On the first day of school when I was a kid, the guy teaching history—and it was almost always a guy, wearing a lot of brown—would cough up the pompous same old same old about how if we kids failed to learn the lessons of history then we would be doomed to repeat them. Which is true if you’re one of the people who grow up to run things, but not as practical if your destiny is a nice small life. For example, thanks to my tenth-grade world history textbook’s chapter on the Napoleonic Wars, I know not to invade Russia in the wintertime. This information would have been good for an I-told-you-so toast at Hitler’s New Year’s party in 1943, but for me, knowing not to trudge my troops through the snow to Moscow is not so handy day-to-day.
The other sort of useful thing the history teacher in the brown jacket never really said, probably because he would have been laughed out of the room, was this: knowing what happened when and where is fun. The next time I go to Paris, before I get my first croissant, I’m heading straight to that street and look for that hole. That hole was the best part of my trip. It’s even more enjoyable to learn hole-like factoids about where you live, because you can see them all the time. Picking up my dry cleaning in my neighborhood, Chelsea, seems more festive since I found out that this is where Clement Clarke Moore wrote “’Twas the Night Before Christmas.” (Well, until some historian proved that Moore lied and stole the poem from someone else, but, hey, the plot thickens.)

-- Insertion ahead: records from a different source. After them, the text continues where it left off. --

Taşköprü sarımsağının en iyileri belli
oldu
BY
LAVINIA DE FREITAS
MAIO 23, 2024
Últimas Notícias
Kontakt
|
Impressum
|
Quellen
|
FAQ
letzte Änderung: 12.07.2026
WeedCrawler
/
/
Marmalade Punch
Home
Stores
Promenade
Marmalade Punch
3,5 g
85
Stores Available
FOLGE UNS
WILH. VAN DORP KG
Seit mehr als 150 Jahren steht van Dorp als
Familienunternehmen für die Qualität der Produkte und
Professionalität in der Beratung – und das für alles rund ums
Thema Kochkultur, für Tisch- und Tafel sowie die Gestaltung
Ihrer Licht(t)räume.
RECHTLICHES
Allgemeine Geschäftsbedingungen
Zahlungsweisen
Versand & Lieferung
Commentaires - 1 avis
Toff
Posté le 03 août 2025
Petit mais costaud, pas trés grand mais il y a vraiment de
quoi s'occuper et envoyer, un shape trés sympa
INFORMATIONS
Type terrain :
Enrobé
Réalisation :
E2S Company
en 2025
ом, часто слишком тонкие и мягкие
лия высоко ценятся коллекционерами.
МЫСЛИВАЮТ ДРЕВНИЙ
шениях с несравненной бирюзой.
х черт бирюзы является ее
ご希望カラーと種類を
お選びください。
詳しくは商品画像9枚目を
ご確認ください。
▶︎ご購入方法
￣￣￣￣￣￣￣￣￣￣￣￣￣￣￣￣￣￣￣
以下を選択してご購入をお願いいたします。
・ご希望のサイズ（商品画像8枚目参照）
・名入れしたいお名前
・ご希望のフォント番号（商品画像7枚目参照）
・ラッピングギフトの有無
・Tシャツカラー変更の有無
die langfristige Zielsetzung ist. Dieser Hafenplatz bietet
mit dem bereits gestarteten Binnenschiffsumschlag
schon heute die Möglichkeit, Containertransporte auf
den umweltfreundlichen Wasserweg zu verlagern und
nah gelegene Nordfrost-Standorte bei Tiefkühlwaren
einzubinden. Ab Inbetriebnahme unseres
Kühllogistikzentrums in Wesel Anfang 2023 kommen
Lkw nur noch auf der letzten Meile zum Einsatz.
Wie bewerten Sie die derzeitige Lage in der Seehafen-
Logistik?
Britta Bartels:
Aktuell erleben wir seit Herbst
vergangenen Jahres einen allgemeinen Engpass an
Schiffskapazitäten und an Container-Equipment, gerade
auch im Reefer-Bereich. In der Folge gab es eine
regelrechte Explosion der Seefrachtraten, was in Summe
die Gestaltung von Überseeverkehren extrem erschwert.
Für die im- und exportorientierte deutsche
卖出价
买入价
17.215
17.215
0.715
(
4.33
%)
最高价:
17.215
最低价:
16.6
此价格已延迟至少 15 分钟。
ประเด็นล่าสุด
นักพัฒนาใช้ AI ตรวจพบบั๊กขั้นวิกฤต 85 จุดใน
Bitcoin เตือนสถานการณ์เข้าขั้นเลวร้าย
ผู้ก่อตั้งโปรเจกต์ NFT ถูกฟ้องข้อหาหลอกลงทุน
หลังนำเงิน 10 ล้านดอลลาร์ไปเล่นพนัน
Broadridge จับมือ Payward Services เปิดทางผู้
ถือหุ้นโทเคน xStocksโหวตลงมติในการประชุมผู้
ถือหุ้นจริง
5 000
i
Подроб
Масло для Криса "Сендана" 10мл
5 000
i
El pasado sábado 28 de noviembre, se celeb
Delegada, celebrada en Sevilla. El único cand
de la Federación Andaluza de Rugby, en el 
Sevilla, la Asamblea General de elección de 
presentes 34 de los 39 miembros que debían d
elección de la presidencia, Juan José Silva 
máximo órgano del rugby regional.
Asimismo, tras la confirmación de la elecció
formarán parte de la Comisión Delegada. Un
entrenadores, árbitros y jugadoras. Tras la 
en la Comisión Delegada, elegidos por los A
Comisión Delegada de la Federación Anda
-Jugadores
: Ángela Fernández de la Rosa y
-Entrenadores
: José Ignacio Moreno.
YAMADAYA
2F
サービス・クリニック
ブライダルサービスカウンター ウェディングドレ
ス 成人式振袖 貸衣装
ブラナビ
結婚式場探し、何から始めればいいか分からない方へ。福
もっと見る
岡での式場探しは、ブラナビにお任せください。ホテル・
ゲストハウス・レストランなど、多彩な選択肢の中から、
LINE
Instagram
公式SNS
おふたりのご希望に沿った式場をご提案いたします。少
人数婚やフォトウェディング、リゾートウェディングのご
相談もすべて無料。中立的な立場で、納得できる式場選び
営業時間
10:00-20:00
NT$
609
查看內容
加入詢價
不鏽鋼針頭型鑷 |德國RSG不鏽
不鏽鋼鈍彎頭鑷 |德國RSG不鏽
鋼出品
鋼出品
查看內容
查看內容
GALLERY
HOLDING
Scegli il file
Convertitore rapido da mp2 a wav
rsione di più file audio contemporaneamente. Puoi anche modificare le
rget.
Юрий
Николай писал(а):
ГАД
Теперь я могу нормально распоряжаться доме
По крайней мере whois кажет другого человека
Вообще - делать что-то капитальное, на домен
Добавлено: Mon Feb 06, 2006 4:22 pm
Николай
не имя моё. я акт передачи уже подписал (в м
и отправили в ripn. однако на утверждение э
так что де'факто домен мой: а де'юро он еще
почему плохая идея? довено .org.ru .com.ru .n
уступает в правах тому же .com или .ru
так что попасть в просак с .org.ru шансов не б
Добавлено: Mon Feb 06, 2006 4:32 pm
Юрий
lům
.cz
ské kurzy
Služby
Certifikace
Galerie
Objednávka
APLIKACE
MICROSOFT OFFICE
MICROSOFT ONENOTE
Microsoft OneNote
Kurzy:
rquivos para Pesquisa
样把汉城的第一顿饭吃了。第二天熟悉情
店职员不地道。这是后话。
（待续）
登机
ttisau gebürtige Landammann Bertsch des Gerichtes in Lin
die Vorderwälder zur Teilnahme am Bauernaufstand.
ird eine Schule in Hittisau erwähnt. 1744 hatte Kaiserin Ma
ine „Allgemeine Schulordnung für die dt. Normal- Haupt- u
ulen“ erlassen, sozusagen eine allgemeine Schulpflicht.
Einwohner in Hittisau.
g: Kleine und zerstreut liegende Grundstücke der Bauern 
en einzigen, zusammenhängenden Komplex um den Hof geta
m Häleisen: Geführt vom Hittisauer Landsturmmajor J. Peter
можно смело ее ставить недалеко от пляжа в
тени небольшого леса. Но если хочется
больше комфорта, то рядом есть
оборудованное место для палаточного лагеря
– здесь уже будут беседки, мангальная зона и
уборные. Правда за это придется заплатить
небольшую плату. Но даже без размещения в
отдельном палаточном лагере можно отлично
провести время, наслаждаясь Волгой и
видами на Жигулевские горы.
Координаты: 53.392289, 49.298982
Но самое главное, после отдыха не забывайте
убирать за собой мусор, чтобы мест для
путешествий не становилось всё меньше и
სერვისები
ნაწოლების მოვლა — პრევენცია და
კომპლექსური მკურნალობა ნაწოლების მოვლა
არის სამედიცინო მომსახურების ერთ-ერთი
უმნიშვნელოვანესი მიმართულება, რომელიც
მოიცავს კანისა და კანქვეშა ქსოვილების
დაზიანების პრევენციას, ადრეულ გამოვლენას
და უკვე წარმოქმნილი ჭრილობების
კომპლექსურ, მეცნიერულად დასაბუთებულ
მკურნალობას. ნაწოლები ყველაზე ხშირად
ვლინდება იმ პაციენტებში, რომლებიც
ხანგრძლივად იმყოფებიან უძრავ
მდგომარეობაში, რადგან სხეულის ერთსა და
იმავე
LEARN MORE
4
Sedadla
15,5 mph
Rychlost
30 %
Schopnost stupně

The more history I learn, the more the world fills up with stories. Just the other day, I was in my neighborhood Starbucks, waiting for the post office to open. I was enjoying a chocolatey caffé mocha when it occurred to me that to drink a mocha is to gulp down the entire history of the New World. From the Spanish exportation of Aztec cacao, and the Dutch invention of the chemical process for making cocoa, on down to the capitalist empire of Hershey, PA, and the lifestyle marketing of Seattle’s Starbucks, the modern mocha is a bitter-sweet concoction of imperialism, genocide, invention, and consumerism served with whipped cream on top. No wonder it costs so much. And, thanks to Sophie and Michael Coe’s book The True History of Chocolate, I remembered that cacao beans were used as currency at the moment of European contact. When Christopher Columbus’s son Ferdinand captured a Mayan canoe in 1503, he noticed that whenever one of the natives dropped a cacao bean, “they all stooped to pick it up, as if an eye had fallen.” When you know such trivia, an act as mundane as having an overpriced breakfast drink becomes imbued with meaning, even poetry. Plus, I read a women’s magazine article called “5 Fabulous Morning Rituals,” and it said that after you “bask in bed” and “walk in nature” you’re supposed to “ponder the sins of the conquistadors.”